Retirees are reasonably well-insured against medical shocks, the brief said. But they remain largely exposed to LTC expenditures, leading some to go against their expectation and to tap their home’s equity to cover these costs.

“When asked what alternatives they would consider if they could not afford their healthcare expenses, over 60% said they would consider spending down to Medicaid, while only 30% said they would consider using their home equity or moving in with their children,” the brief said.

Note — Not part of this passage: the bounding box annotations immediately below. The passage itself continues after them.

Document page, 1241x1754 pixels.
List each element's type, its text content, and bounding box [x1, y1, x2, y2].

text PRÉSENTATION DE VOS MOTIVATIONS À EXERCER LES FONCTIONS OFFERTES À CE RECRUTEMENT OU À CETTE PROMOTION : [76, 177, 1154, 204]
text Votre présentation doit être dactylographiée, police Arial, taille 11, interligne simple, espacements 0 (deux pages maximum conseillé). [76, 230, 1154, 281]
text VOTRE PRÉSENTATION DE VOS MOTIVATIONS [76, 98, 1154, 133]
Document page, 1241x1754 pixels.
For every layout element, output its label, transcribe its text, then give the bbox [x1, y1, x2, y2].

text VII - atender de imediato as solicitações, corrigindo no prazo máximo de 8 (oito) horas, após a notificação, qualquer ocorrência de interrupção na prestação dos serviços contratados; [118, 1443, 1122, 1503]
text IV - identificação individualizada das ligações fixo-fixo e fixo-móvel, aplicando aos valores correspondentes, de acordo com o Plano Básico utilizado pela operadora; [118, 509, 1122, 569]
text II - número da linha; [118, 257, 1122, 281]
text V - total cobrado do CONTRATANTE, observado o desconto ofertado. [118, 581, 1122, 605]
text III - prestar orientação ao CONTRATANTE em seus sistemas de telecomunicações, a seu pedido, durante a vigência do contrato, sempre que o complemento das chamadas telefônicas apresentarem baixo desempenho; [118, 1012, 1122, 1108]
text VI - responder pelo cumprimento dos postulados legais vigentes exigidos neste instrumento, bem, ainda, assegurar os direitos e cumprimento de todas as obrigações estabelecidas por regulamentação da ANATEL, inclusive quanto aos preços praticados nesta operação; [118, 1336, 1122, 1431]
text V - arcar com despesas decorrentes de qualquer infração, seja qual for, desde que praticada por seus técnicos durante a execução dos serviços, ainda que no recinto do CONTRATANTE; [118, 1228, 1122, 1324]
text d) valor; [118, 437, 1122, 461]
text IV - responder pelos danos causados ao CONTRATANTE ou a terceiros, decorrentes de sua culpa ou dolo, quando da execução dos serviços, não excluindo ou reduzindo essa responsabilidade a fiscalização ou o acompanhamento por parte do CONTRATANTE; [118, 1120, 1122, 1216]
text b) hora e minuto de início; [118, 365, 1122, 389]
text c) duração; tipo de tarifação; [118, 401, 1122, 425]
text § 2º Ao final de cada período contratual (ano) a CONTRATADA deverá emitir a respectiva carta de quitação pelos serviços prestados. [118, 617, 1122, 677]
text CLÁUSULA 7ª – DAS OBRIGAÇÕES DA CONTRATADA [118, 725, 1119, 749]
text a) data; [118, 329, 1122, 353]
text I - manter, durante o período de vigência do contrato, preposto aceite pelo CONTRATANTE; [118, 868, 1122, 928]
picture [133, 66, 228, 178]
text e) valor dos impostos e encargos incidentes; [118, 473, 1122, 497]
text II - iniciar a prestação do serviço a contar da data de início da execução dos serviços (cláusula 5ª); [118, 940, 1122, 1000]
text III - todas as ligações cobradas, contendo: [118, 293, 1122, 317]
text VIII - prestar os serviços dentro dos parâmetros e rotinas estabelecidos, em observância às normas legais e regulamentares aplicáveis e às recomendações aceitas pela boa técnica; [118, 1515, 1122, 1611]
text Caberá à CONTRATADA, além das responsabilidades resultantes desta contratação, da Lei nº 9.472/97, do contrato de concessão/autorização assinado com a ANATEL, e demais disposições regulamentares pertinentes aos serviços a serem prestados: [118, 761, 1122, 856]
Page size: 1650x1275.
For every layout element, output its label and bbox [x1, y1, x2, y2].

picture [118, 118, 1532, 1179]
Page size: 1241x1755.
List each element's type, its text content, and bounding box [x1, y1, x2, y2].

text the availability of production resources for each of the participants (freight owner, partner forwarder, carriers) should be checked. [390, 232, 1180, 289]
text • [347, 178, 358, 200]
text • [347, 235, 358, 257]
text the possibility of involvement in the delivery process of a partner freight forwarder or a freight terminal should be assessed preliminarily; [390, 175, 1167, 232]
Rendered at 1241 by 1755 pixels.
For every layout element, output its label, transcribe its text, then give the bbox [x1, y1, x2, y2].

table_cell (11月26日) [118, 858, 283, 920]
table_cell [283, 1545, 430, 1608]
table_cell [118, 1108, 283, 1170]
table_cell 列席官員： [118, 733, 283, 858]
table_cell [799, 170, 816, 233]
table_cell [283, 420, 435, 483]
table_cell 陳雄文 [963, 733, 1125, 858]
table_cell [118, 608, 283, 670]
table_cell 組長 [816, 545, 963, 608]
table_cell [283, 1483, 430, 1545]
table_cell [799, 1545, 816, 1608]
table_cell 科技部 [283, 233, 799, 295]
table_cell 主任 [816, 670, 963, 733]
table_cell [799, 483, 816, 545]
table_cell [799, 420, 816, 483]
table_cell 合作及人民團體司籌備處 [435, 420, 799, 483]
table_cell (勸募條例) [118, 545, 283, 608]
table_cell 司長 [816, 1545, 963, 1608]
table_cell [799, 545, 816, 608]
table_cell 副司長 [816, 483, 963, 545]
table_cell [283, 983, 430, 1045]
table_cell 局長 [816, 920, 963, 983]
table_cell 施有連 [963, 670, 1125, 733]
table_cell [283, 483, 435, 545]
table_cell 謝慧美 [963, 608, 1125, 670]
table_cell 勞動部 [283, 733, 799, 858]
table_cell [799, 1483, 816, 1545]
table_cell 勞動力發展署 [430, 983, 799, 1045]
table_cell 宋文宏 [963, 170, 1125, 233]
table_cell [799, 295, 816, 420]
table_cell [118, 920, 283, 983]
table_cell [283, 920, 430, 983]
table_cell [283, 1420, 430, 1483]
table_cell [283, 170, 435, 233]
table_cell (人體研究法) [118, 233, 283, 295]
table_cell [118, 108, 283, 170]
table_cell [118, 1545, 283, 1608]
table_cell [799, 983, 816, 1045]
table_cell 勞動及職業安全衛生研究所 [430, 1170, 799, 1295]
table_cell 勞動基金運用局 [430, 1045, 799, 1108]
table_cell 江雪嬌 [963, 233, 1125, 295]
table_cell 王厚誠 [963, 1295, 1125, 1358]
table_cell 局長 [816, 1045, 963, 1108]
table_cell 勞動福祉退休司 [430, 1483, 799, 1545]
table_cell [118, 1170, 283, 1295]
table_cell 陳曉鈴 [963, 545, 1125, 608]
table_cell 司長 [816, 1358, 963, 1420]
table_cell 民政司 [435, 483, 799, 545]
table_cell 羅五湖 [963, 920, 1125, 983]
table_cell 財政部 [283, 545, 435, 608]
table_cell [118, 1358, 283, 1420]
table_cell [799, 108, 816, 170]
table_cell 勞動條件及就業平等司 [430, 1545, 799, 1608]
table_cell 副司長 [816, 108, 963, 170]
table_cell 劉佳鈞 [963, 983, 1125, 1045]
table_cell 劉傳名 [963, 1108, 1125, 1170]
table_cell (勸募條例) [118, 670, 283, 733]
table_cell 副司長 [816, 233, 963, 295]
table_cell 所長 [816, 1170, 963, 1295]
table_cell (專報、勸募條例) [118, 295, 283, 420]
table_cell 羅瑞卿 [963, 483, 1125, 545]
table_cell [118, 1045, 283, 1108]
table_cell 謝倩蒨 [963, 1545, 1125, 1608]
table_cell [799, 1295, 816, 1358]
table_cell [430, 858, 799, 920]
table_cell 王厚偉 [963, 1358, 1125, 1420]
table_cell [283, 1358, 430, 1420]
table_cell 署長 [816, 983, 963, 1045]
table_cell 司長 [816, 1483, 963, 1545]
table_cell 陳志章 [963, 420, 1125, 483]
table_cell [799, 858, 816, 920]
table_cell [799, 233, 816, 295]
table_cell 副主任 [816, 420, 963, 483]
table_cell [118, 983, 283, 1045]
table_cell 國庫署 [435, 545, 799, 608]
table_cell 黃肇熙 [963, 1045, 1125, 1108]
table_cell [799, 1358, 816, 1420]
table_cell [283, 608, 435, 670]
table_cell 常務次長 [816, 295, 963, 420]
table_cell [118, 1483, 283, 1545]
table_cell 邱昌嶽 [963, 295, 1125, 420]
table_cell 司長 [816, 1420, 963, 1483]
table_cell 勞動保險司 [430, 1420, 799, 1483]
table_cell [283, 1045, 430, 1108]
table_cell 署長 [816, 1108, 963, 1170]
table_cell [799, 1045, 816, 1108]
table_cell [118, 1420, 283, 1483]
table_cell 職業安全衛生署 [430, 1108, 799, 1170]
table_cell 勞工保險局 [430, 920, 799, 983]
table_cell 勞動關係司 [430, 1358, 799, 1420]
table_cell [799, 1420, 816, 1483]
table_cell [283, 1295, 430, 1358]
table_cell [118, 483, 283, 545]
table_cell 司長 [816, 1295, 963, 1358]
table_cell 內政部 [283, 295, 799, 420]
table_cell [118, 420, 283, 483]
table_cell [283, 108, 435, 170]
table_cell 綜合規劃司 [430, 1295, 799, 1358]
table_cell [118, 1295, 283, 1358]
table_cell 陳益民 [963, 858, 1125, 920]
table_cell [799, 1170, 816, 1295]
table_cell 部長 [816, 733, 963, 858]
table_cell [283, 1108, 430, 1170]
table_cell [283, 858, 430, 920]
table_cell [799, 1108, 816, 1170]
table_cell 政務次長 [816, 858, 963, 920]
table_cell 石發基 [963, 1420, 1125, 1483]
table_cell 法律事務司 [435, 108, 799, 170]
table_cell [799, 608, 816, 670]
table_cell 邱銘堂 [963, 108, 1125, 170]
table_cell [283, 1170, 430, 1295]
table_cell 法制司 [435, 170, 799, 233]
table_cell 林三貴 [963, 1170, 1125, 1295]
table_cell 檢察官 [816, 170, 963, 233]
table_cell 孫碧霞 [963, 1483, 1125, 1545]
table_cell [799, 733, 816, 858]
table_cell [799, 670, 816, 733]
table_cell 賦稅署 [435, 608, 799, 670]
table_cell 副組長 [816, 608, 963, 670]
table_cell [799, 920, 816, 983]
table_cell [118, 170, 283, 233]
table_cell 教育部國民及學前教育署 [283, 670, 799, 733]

But Medicaid comes with onerous eligibility requirements, and a measured decline in home values for the affected cohort impacted by a financial shock related to healthcare suggests that “households do draw down their home equity to finance LTC shocks,” the brief said.

Despite the stated expectations of retirees, the data used in the brief’s construction suggests instead that “tapping equity is actually a typical response to LTC shocks,” the brief explained. “Such shocks also lead to reductions in expected bequests.”

Ultimately, the availability of Medicaid benefits is seen as an essential tool to help older Americans avoid feeling the full impact of economic shocks stemming from LTC or other medical expenses.

“[T]he results speak to the relative lack of protection retirees have against LTC shocks, and underscore the importance of Medicaid as a payer of last resort for those who develop LTC needs at older ages,” the brief said.